-- TEXT SEGMENT follows --

I'm not sure why my name keeps coming up in this discussion, but seeing as it has, please allow me to offer my Canadian 2 cents worth.
And just for the record, the only script that I read from, mattrox, is my own. I've been in this game a long time, and I don't base my comments on a couple of google searches, or research derived from a few feed trials involving cold water species such as trout.
One of the common misconceptions in this hobby is that raw always trumps cooked, in the case of feeding fish that simply isn't true. Most carbs/starches are more easily assimilated by fish if they are processed (heated) first. Yes some vitamins are lost in the process, but certainly not all, and vitamins & minerals can be made up else where. With regards to carbs derived from terrestrial sources, cooking those raw ingredients (such as running them through an extruder) also reduces most of the anti-nutritional matter found in these types of ingredients.
Kylie brought up green peas earlier in this discussion, and using peas as an example, many people believe that raw peas are a great food source for fish, yet that couldn't be further from the truth. Fresh/canned peas are a very poor source of nutrition for fish.
Peas must be processed/cooked first, as they contain anti-nutritional matter, such as tannins, protease inhibitors, saponins, cyanogens, and phytic acid, which when consumed in excess these substances can have a very negative effect on the growth & overall health of fish.
Also, the anti-nutritional factors found in peas can vary greatly from crop to crop & season to season. Something as simple as dry weather, or a cold spell, can push tannin levels up drastically.
The heat from processing will reduce most of this anti nutritional matter, but even then most fish can only digest & assimilate so much plant matter, carnivores/piscivores much less than herbivores. All of this has been well documented in commercial aquaculture for many years.
With regards to carbs/starch as a whole - anyone that took the time to read the info that I posted in the link that Waruna previously supplied can clearly see that this is not a simplistic subject.

-- TEXT SEGMENT concluded --
-- INPUT DATA follows --

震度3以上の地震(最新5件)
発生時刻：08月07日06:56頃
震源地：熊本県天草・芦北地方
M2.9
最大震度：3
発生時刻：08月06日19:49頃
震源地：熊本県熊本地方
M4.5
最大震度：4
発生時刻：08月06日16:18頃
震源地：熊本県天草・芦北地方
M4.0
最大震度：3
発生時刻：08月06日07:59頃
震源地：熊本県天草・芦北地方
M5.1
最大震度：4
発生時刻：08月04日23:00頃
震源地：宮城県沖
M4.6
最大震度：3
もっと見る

-- INPUT DATA concluded --

- _LIST OF TASKS_:
[1] List each anti-nutritional substance that the post on cooked versus raw fish food names as found in peas.
[2] Write the next part of the post on cooked versus raw fish food, starting after its last sentence.

- _ANSWERS FOR THE EXERCISE_:
[1] tannins, protease inhibitors, saponins, cyanogens, phytic acid

[2]
I do not know of a single species of fish (marine or freshwater) that have been studied for dietary requirements that has not demonstrated the ability to produce natural enzymes such as amylase that allows them to break down, assimilate, and utilize carbs/starch in their diet, including those derived from terrestrial grains. While it is true that most species of fish do not use carbohydrates very efficiently, carbs do in fact help synthesize both lipids & protein, and can play a positive role in the growth & overall health of a fish.
There is no question that some manufacturers get carried away with these types of ingredients as carbohydrate can be utilized as a lower cost source of energy, and protein, but this does not equate to these types of ingredients having zero nutritional matter, or necessarily being detrimental to a fishes health. As long as their inclusion rate is limited, there is no major negative. Would I feed a food that is *loaded* with starch/carbs, absolutely not, no matter if their origin was aquatic based, or terrestrial based, fresh/frozen, or cooked.
It all boils down to inclusion rates. Sometimes even too much of a good thing, can become a negative. This even holds true with certain vitamins. Even an essential nutrient such as Vitamin A can become a negative, and cause toxicity to a fish if too high of an inclusion rate is used. It's all about balance.
Obviously not all fish food is created equally with regards to overall inclusion rates OR quality of raw ingredients, nutrient value, digestibility, etc, any more than are dog foods, cat foods, bird foods, etc. .
QUOTE
"This "dilution" of ash is one of the biggest scams in the fish food industry!!!"
As I explained to you in a past discussion, most countries do not even require ash content to be listed on a fish food label, so exactly how does this become a scam? If a company is concerned about their ash content being considered a major negative by consumers, they can simply leave it off of the label. End of problem.
Do you still not get it, mattrox?
Some of the major fish food companies do not even list the ash content of their food, as by law they are not required to do so. They don't need to spend extra money on starch to hide their ash content. lol
Using your logic one could say that New Era is running a scam by using such a high moisture content in their food, 2-3 times the amount that many fish food manufacturers use, thereby reducing the ash content on their label.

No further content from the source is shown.